As we’ve mentioned, reef surfing is not a beginner’s sport. Before attempting these rides, you should have extensive experience with “regular” surfing. However, even those with this experience can find it difficult to break into this niche surfing style. If you’re planning to surf over the reef for the first time, you’ll likely feel a mixture of nerves and excitement. Here are a few tips for surfing when on a reef break.
Don’t drop in on anyone. Dropping in on its own is dangerous around reefs, but dropping in on a fellow surfer can result in serious injury. Simply wait your turn and go for the next wave. Similarly, if you see someone else on a wave, pull off as soon as you notice.
Surf with someone who knows the wave. It’s always good to surf with someone who knows the lineup. Look for locals who can tell you the best places to paddle in and out. This can also be very comforting when out in the surf, as it’s bound to get a bit rocky—no pun intended.
Try reef boots. If you plan to surf the reef frequently, it may make sense to invest in a pair of reef boots. These are specially designed for warm water and reef breaks. Even if you don’t wear them, it can be a good idea to have them on-hand, just in case.
Buy some extra lycra. Even if it’s warm outside, a mini surf suit or rash top will protect you from some falls.

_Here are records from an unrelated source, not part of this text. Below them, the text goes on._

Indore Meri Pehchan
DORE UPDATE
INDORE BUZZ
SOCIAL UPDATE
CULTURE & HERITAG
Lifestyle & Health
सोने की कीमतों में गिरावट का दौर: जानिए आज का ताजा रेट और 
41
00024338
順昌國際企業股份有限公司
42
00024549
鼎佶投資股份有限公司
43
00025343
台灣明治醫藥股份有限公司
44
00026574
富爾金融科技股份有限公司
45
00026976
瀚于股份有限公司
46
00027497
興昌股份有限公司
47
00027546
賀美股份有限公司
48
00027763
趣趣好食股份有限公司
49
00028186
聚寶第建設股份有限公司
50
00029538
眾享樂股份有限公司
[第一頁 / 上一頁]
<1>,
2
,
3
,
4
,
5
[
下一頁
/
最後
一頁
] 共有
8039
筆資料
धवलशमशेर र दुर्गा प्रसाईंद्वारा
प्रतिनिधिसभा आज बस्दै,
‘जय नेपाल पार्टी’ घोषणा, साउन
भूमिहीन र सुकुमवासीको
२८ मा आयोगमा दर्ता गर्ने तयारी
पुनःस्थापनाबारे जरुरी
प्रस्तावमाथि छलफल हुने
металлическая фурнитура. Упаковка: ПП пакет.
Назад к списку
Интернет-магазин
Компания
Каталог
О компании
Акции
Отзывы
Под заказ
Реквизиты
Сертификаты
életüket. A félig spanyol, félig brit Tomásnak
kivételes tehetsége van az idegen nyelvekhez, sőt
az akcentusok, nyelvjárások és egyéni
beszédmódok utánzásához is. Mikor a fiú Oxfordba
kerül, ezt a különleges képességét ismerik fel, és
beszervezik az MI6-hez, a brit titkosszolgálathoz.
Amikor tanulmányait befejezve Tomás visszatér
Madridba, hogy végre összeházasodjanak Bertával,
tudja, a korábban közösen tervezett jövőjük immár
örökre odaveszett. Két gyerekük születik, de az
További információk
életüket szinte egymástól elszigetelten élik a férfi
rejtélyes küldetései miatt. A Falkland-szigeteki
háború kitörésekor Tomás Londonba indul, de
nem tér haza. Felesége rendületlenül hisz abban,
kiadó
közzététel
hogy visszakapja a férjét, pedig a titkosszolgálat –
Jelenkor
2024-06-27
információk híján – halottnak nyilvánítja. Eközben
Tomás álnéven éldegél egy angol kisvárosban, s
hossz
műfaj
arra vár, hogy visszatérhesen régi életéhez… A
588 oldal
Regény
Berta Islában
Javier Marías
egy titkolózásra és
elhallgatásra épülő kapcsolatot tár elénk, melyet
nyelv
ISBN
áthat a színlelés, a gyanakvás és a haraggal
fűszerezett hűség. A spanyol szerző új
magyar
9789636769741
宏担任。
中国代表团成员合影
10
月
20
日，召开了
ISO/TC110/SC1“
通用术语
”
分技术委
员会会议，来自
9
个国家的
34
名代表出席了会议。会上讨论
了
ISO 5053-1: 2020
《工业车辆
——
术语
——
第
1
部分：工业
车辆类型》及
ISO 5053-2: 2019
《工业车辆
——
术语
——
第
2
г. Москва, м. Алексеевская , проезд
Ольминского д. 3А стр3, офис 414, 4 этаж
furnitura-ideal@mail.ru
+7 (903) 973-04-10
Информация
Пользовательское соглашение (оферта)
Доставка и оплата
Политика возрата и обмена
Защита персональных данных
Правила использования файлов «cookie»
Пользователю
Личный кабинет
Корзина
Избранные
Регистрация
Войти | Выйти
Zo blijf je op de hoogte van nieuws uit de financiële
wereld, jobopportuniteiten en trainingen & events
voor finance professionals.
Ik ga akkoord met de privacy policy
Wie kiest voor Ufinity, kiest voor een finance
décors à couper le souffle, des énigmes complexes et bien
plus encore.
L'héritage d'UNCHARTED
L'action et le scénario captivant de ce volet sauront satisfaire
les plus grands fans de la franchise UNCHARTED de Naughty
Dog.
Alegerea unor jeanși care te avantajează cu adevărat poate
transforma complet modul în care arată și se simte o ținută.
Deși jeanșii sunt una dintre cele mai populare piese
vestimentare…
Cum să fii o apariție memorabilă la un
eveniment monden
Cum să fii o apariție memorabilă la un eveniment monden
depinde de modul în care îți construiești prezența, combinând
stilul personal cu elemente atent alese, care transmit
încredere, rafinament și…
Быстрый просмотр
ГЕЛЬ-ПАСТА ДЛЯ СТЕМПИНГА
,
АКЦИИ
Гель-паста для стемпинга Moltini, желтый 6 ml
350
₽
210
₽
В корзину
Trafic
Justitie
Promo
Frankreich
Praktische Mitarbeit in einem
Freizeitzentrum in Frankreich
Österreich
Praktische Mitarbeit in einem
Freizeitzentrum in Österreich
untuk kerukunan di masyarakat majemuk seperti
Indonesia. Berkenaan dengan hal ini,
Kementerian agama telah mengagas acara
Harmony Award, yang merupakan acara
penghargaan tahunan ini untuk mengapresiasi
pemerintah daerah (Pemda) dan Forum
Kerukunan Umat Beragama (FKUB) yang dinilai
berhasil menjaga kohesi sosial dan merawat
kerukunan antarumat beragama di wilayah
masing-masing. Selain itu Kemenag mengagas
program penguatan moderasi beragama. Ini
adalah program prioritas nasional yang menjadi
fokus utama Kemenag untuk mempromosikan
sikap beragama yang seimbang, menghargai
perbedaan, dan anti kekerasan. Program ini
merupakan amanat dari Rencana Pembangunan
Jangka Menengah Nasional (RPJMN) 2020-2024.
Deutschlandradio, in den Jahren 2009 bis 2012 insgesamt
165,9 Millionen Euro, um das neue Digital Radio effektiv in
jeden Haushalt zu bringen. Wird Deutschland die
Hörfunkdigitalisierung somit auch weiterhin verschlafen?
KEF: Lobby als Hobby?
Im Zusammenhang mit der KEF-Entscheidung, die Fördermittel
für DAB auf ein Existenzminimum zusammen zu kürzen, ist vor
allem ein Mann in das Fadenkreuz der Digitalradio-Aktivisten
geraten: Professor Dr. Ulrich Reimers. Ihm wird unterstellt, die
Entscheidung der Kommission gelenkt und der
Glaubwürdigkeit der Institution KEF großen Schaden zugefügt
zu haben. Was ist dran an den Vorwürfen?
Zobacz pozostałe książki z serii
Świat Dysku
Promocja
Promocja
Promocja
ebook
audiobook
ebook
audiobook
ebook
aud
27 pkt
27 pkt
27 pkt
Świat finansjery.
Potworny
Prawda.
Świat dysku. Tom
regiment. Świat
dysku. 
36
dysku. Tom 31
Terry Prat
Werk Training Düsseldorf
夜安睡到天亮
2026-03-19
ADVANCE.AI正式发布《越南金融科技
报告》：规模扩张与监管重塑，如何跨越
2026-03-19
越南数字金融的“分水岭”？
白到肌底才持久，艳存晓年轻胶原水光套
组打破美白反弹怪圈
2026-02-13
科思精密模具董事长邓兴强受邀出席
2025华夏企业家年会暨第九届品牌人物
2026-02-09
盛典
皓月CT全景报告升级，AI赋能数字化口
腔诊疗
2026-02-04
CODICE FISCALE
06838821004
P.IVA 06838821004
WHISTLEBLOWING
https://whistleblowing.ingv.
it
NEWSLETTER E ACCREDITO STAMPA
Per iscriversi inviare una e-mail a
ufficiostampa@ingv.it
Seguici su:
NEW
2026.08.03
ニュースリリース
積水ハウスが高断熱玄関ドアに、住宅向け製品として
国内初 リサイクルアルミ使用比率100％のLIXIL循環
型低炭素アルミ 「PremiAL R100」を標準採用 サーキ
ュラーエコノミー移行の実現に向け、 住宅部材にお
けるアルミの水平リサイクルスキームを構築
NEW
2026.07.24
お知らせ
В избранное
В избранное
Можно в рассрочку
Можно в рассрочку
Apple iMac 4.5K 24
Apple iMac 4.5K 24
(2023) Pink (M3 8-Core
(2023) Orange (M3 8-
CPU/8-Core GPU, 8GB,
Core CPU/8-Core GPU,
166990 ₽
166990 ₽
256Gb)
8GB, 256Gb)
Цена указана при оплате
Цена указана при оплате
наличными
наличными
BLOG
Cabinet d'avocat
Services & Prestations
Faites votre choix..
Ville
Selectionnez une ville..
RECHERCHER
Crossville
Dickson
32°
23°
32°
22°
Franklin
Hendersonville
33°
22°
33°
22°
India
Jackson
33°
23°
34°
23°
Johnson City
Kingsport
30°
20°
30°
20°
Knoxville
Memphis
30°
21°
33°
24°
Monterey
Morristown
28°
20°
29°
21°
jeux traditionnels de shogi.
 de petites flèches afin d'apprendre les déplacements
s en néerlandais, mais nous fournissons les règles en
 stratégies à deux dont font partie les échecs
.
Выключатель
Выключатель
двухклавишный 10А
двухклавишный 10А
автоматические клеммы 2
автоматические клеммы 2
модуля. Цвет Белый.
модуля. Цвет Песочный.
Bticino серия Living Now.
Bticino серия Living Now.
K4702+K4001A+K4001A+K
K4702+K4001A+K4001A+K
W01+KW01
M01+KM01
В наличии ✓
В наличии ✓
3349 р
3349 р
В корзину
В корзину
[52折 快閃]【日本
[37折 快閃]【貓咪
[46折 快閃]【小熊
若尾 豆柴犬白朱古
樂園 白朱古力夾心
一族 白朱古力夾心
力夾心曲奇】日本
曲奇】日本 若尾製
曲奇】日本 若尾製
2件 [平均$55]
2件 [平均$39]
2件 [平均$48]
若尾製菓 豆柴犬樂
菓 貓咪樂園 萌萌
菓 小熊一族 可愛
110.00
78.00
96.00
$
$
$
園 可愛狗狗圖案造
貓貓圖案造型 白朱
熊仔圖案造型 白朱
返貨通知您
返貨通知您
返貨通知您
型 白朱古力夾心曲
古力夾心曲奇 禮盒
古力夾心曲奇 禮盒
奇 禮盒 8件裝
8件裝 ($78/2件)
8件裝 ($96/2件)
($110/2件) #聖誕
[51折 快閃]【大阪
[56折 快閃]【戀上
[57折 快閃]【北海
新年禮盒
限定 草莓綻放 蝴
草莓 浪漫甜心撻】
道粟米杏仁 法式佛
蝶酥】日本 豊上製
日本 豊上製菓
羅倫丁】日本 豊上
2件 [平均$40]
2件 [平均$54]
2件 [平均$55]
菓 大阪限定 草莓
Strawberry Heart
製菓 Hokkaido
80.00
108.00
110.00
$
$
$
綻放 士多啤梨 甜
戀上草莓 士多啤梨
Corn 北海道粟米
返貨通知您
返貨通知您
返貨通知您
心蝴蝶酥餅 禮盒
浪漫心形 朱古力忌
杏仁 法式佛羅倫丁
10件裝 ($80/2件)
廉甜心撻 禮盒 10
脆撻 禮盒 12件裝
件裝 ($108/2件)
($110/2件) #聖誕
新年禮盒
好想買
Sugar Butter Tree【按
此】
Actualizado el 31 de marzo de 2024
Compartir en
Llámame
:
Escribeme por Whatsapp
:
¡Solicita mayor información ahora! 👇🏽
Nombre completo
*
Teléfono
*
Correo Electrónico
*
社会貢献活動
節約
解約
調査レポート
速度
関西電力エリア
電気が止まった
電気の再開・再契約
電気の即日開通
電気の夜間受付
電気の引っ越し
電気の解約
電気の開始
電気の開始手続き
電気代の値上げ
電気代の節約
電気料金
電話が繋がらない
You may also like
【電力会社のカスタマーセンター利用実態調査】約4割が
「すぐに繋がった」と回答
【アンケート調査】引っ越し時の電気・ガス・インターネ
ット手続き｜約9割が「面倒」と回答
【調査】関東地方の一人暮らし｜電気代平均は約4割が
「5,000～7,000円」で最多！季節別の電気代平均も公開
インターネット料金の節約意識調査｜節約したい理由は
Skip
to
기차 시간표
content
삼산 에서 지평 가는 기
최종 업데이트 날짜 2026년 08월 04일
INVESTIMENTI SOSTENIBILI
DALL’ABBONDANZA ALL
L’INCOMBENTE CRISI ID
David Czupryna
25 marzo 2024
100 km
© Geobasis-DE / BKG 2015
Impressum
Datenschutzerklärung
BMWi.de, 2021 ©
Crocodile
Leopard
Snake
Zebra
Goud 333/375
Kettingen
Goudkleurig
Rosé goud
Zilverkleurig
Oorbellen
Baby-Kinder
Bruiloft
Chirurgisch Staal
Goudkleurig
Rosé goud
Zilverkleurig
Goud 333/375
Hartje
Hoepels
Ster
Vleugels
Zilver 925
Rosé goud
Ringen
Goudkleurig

Fall as flat as possible. If you lose your balance, try your best to fall like a starfish. Spread your weight as you call and try to stay as flat as possible. When you’re ready to come up, gradually move your hands and feet to feel where you are and swim to the top.
Never fall feet-first. Avoid going feet-first and simply jumping off your board if you need to bail. Similarly, don’t kick around too much; if the reef is directly below, you’re likely to sustain some seriously painful cuts.